Trascender el conflicto

La poca capacidad de responder efectivamente a estos fenómenos hace que la Argentina sea, en gran medida, un sujeto pasivo de la historia. La actitud reactiva de la clase dirigente hace que no se pueda responder efectivamente a los eventos de alcance global y que, por ende, estos repercutan negativamente sobre el país.

La revisión histórica del aún incipiente siglo XXI no deja mucho lugar para el optimismo. De todas formas, es posible imaginar y crear crecientes espacios de autonomía para el individuo y las naciones. Esto requiere abandonar el pacto faustiano inherente en la promesa del progresismo, el cual ve en la promesa de progreso material ilimitado el fin último de la existencia del ser humano, aún cuando este lleva a un camino de desintegración del individuo y la sociedad.

El individuo debe volver a ser objeto en vez de sujeto de la historia. La irrupción de las nuevas tecnologías y el avance de concepciones transhumanistas de la realidad hacen que el ser humano sea un sujeto pasivo de la historia y, por ende, de la realidad que lo rodea. Este mismo flagelo afecta a las naciones que han decidido conformarse con un rol subalterno en el esquema geopolítico pergeñado en el siglo XXI.
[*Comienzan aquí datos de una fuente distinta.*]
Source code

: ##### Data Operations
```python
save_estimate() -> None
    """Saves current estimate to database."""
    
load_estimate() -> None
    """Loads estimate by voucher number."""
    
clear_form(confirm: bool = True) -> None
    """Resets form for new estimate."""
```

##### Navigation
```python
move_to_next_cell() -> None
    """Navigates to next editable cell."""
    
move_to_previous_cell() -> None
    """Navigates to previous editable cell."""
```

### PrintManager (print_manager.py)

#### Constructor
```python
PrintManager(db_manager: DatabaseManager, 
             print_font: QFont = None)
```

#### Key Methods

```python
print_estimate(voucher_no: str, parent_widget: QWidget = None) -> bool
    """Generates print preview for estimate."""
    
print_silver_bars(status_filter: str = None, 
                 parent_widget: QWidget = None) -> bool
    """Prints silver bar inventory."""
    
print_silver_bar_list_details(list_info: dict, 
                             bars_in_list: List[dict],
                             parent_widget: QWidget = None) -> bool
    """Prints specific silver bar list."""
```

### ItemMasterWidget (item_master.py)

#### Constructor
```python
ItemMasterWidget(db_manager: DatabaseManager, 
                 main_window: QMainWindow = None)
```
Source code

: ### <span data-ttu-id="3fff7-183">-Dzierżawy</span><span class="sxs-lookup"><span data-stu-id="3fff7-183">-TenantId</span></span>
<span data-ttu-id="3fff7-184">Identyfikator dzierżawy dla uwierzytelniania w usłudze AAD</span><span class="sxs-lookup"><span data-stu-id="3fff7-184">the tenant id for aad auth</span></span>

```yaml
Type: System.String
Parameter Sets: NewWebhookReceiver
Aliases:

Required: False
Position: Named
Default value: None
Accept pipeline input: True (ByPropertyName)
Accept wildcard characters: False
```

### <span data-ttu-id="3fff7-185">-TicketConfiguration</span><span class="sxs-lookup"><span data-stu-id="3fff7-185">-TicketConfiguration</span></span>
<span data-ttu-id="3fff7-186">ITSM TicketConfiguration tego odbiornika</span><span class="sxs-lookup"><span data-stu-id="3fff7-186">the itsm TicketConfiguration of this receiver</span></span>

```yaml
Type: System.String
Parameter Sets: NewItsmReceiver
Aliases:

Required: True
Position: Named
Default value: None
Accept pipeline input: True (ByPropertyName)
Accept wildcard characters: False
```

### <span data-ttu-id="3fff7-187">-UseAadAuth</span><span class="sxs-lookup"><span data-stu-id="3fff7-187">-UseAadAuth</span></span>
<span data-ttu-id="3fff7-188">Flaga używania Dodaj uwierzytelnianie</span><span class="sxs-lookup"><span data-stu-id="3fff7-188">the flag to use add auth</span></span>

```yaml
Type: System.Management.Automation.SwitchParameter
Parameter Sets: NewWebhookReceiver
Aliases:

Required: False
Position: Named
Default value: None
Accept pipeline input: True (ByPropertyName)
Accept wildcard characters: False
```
Querer escapar al conflicto significa estar a merced suyo. Insertarse en el mundo significa volver a la historia y aceptar que esta es fuente de conflicto permanente. La Segunda Guerra Fría no tendrá ganadores, sino que fracturará de manera mucho más creciente al proceso globalizador. Se multiplicarán tanto las plagas como los festines. Mirar al mundo tal cual es, y no como queremos que sea o como parece ser, podría llevar a una revisión del pensamiento geopolítico que opera desde principios de la década de los 80′ y, por ende, a un elevamiento de la posición argentina en el mundo.